**** DATA LISTING ****

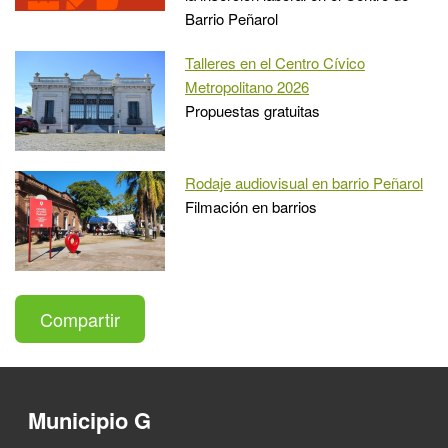
Barrio Peñarol
Talleres en el Centro Cívico
Metropolitano 2026
Propuestas gratuitas
Rodaje audiovisual en barrio Peñarol
Filmación en barrios
Compartir
Municipio G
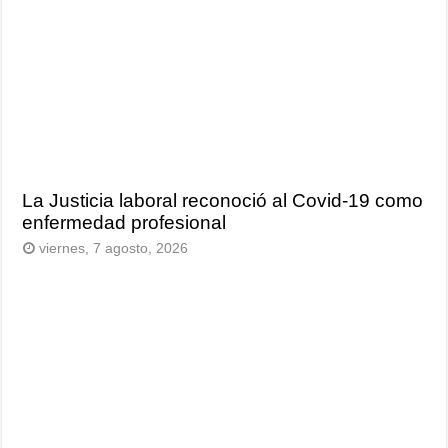
La Justicia laboral reconoció al Covid-19 como
enfermedad profesional
viernes, 7 agosto, 2026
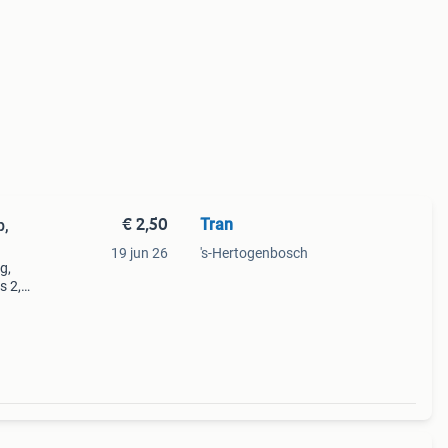
€ 2,50
Tran
p,
19 jun 26
's-Hertogenbosch
g,
s 2,5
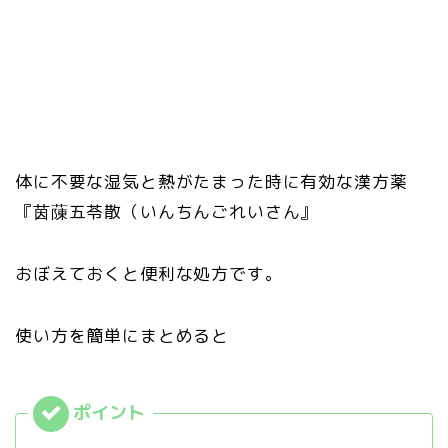
体に不要な湿気と熱がたまった時に有効な漢方薬
『茵蔯五苓散（いんちんごれいさん』
おぼえておくと便利な処方です。
使い方を簡単にまとめると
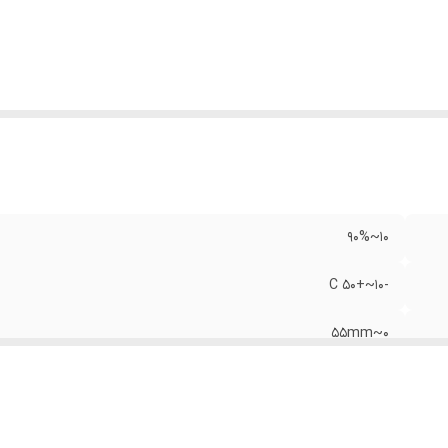
10~90%
-10~+50 C
0~55mm
0.1%RH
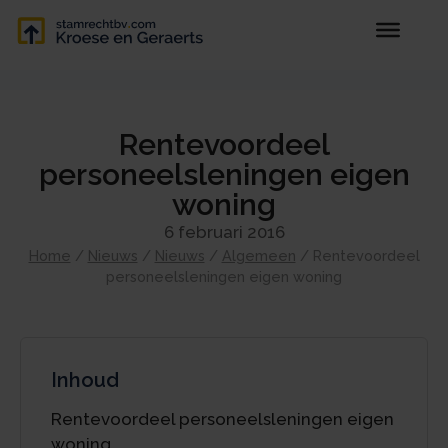
Rentevoordeel
personeelsleningen eigen
woning
6 februari 2016
Home
/
Nieuws
/
Nieuws
/
Algemeen
/
Rentevoordeel
personeelsleningen eigen woning
Inhoud
Rentevoordeel personeelsleningen eigen
woning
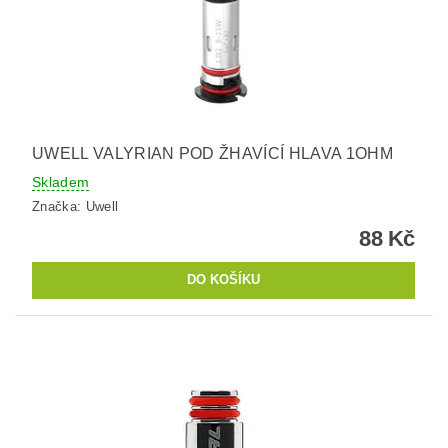
UWELL VALYRIAN POD ŽHAVÍCÍ HLAVA 1OHM
Skladem
Značka:
Uwell
88 Kč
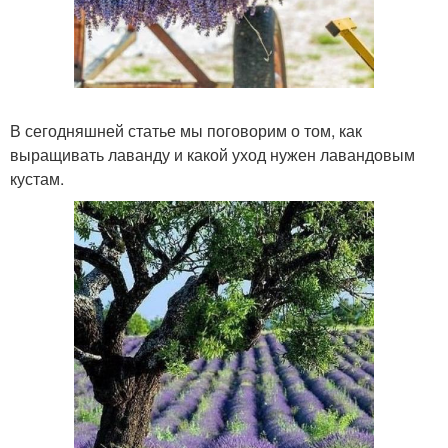
В сегодняшней статье мы поговорим о том, как
выращивать лаванду и какой уход нужен лавандовым
кустам.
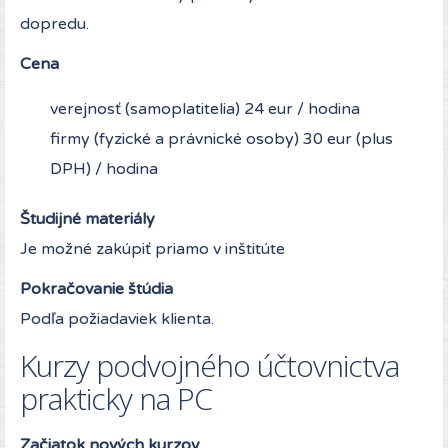
dopredu.
Cena
verejnosť (samoplatitelia) 24 eur / hodina
firmy (fyzické a právnické osoby) 30 eur (plus
DPH) / hodina
Študijné materiály
Je možné zakúpiť priamo v inštitúte
Pokračovanie štúdia
Podľa požiadaviek klienta.
Kurzy podvojného účtovnictva
prakticky na PC
Začiatok nových kurzov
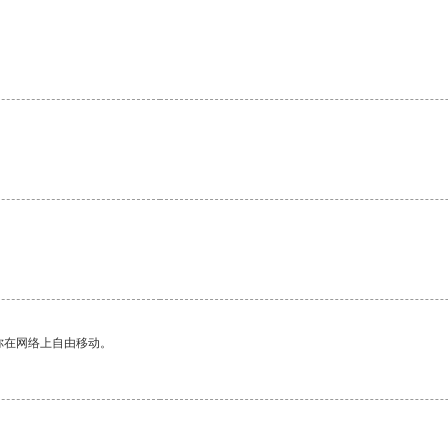
你在网络上自由移动。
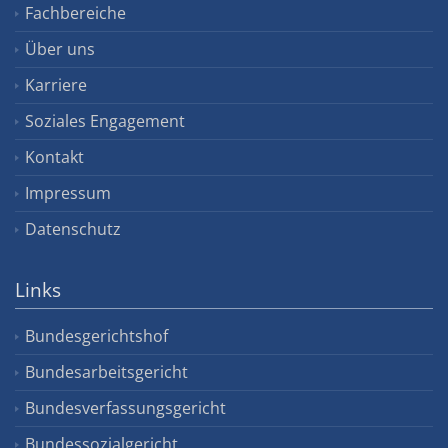
Fachbereiche
Über uns
Karriere
Soziales Engagement
Kontakt
Impressum
Datenschutz
Links
Bundesgerichtshof
Bundesarbeitsgericht
Bundesverfassungsgericht
Bundessozialgericht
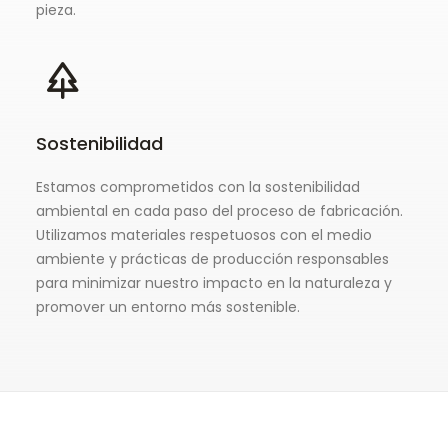
pieza.
Sostenibilidad
Estamos comprometidos con la sostenibilidad
ambiental en cada paso del proceso de fabricación.
Utilizamos materiales respetuosos con el medio
ambiente y prácticas de producción responsables
para minimizar nuestro impacto en la naturaleza y
promover un entorno más sostenible.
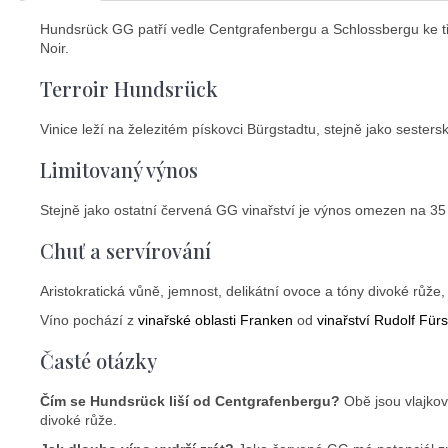
Hundsrück GG patří vedle Centgrafenbergu a Schlossbergu ke t
Noir.
Terroir Hundsrück
Vinice leží na železitém pískovci Bürgstadtu, stejně jako sesters
Limitovaný výnos
Stejně jako ostatní červená GG vinařství je výnos omezen na 3
Chuť a servírování
Aristokratická vůně, jemnost, delikátní ovoce a tóny divoké růže,
Víno pochází z
vinařské oblasti Franken
od
vinařství Rudolf Fürs
Časté otázky
Čím se Hundsrück liší od Centgrafenbergu?
Obě jsou vlajkov
divoké růže.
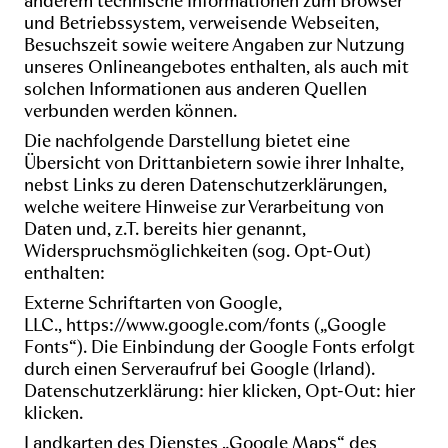
anderem technische Informationen zum Browser
und Betriebssystem, verweisende Webseiten,
Besuchszeit sowie weitere Angaben zur Nutzung
unseres Onlineangebotes enthalten, als auch mit
solchen Informationen aus anderen Quellen
verbunden werden können.
Die nachfolgende Darstellung bietet eine
Übersicht von Drittanbietern sowie ihrer Inhalte,
nebst Links zu deren Datenschutzerklärungen,
welche weitere Hinweise zur Verarbeitung von
Daten und, z.T. bereits hier genannt,
Widerspruchsmöglichkeiten (sog. Opt-Out)
enthalten:
Externe Schriftarten von Google,
LLC.,
https://www.google.com/fonts
(„Google
Fonts“). Die Einbindung der Google Fonts erfolgt
durch einen Serveraufruf bei Google (Irland).
Datenschutzerklärung:
hier klicken
, Opt-Out:
hier
klicken
.
Landkarten des Dienstes „Google Maps“ des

****

WHAT YOU HAVE TO DO
From the data above, copy each line with the string "sowie" in it.

ANSWER
Besuchszeit sowie weitere Angaben zur Nutzung
Übersicht von Drittanbietern sowie ihrer Inhalte,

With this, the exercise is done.